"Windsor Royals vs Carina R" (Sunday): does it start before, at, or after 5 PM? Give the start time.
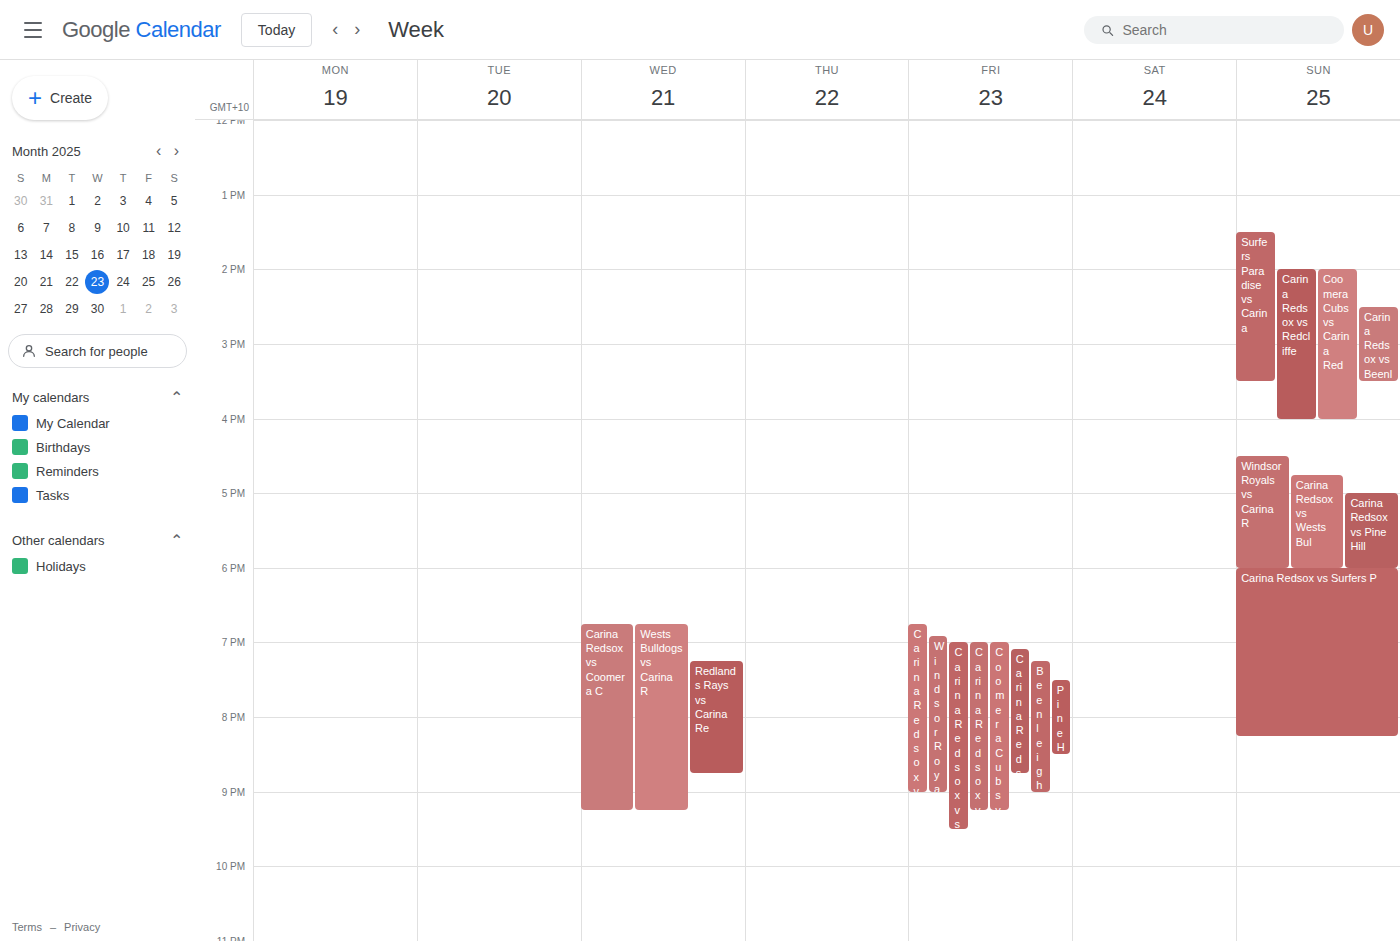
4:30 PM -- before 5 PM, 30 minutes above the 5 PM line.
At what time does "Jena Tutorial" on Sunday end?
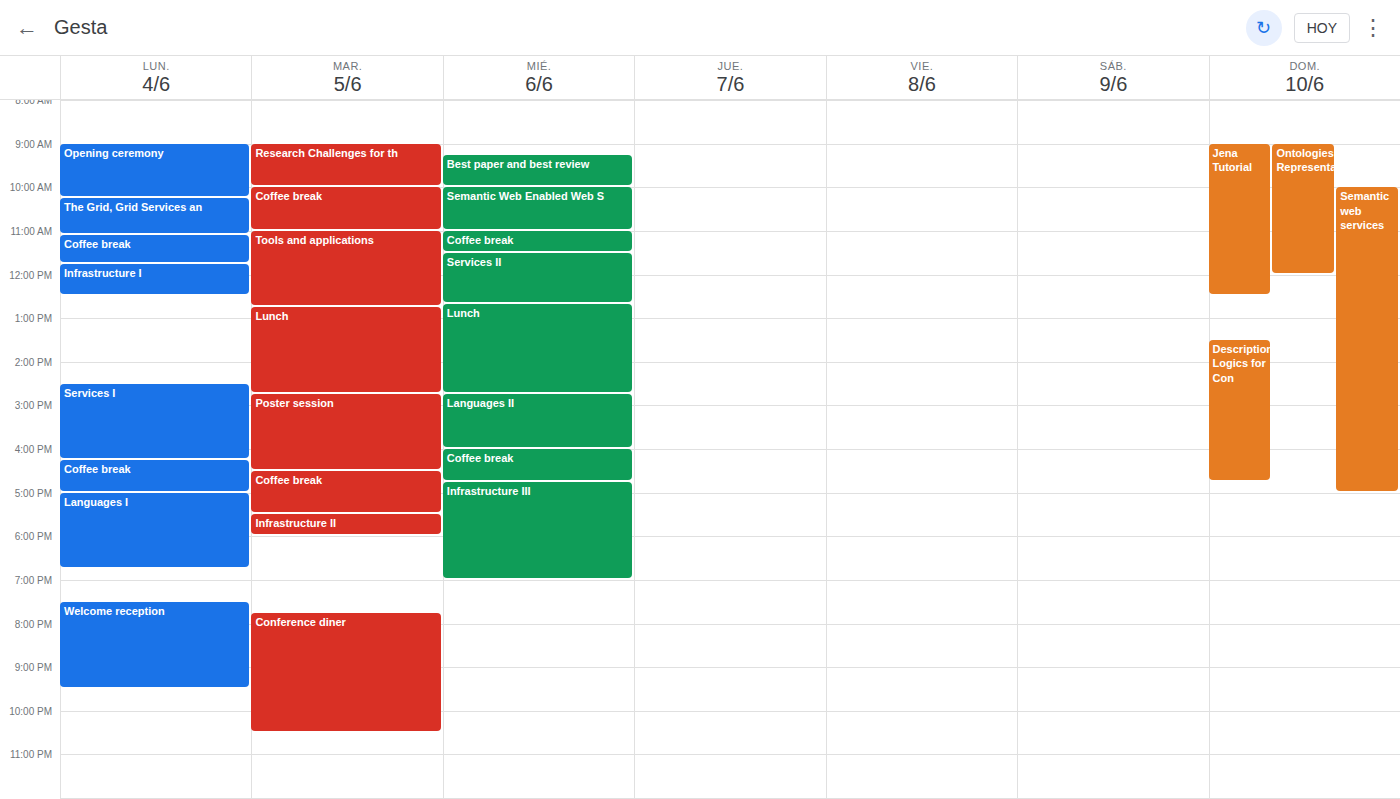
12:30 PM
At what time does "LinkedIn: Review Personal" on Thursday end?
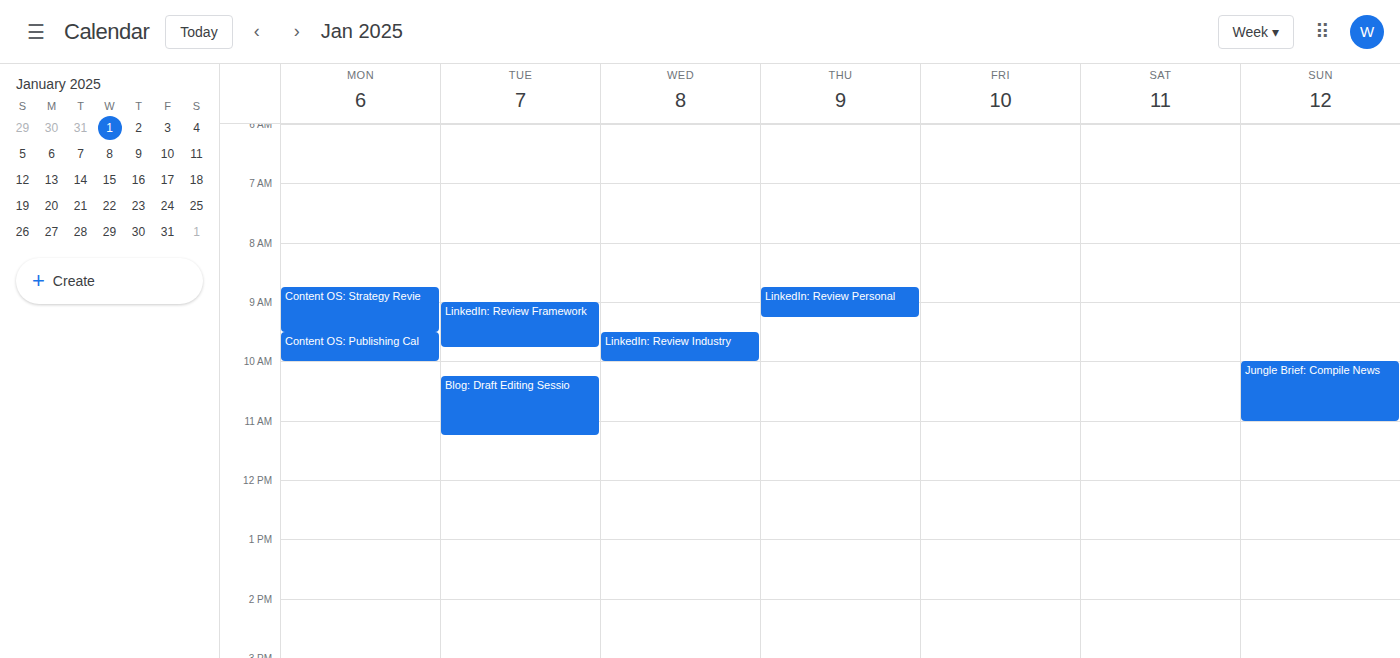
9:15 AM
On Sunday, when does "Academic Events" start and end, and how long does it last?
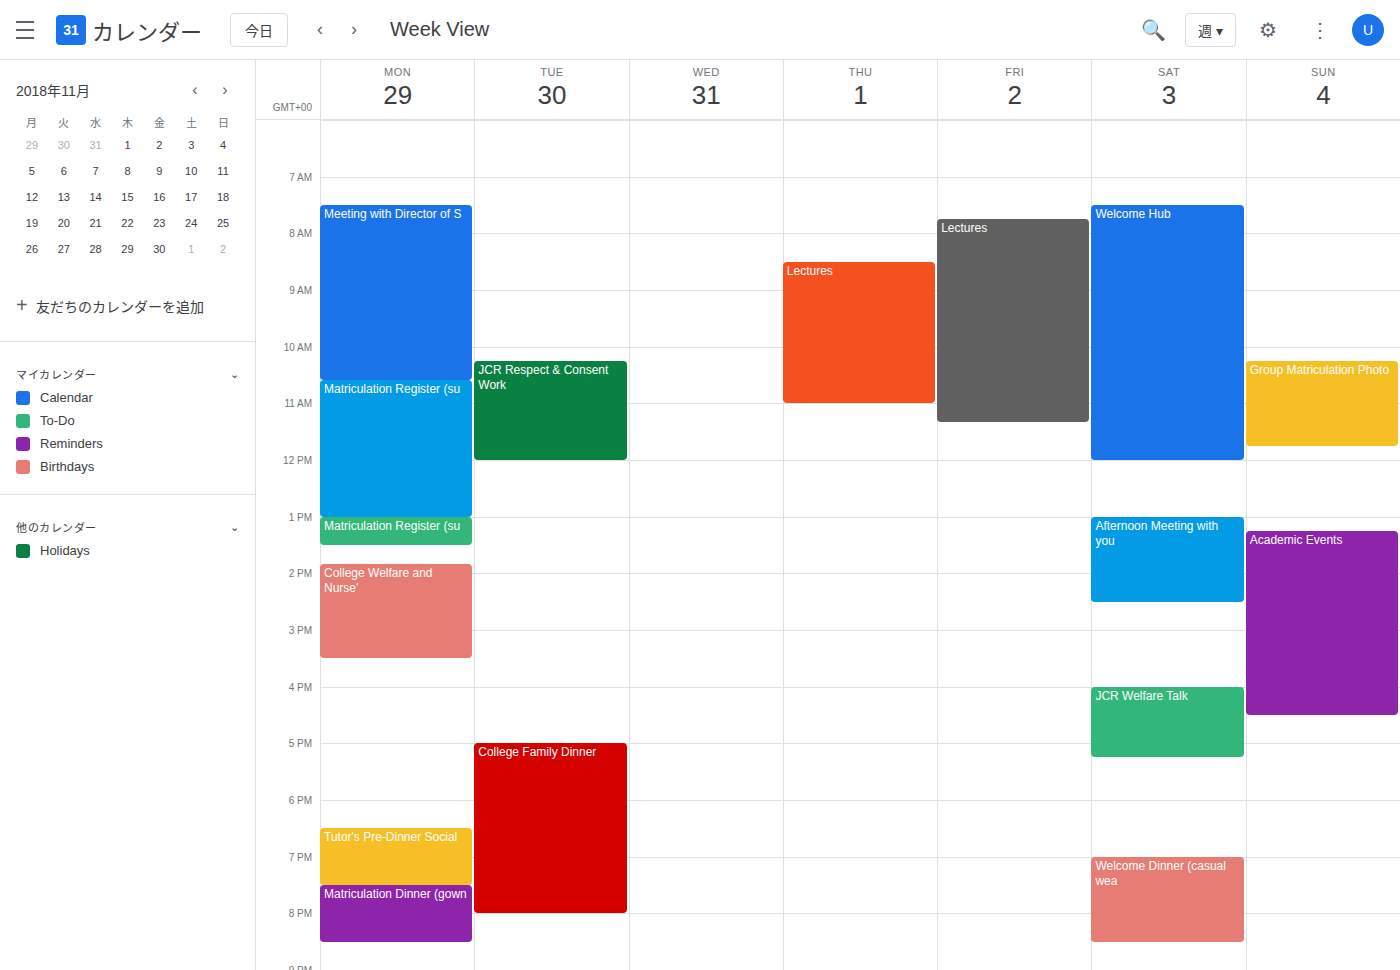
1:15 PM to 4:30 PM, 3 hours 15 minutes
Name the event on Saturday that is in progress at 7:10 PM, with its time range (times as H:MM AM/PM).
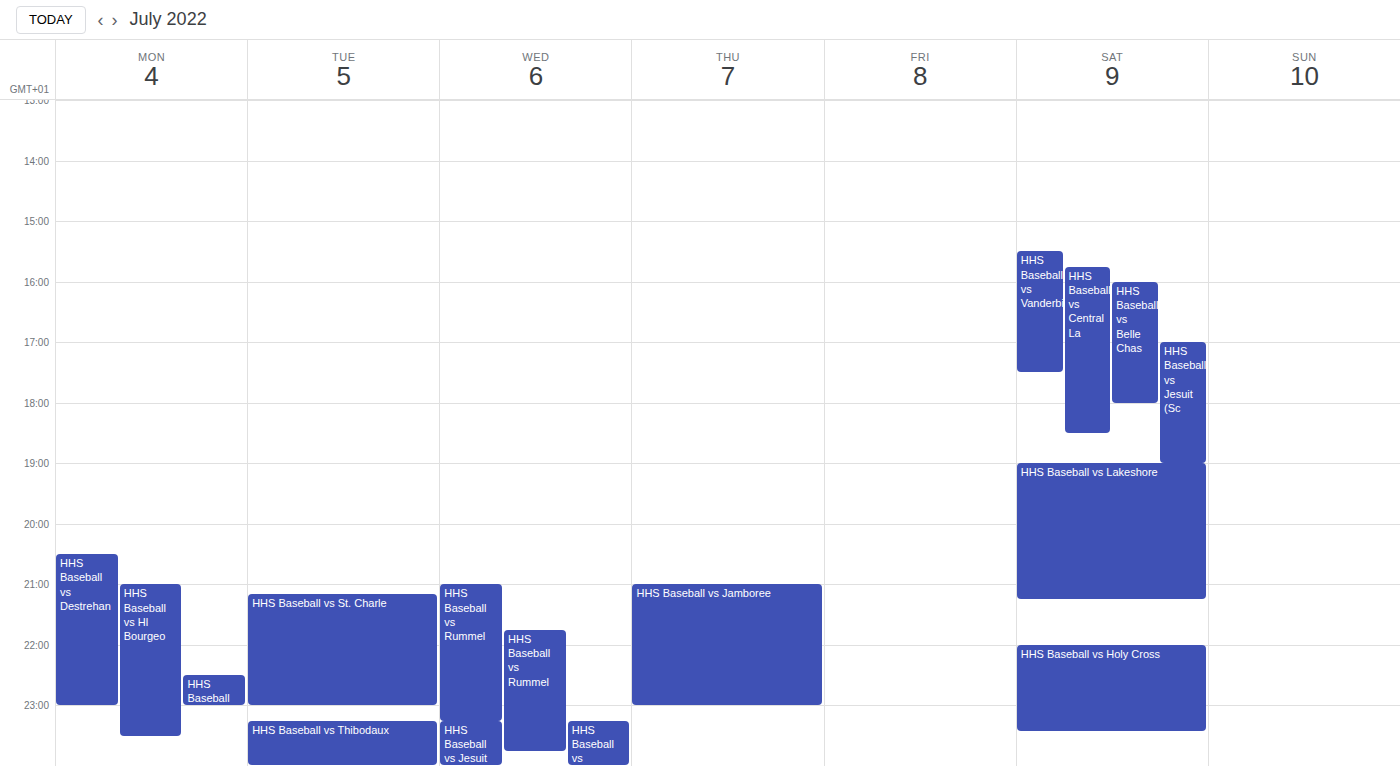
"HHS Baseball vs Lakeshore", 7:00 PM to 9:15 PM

**********

Task brief: Pull out every line of the material above that contains the string "what". Case counts.

Full solution:
At what time does "Jena Tutorial" on Sunday end?
At what time does "LinkedIn: Review Personal" on Thursday end?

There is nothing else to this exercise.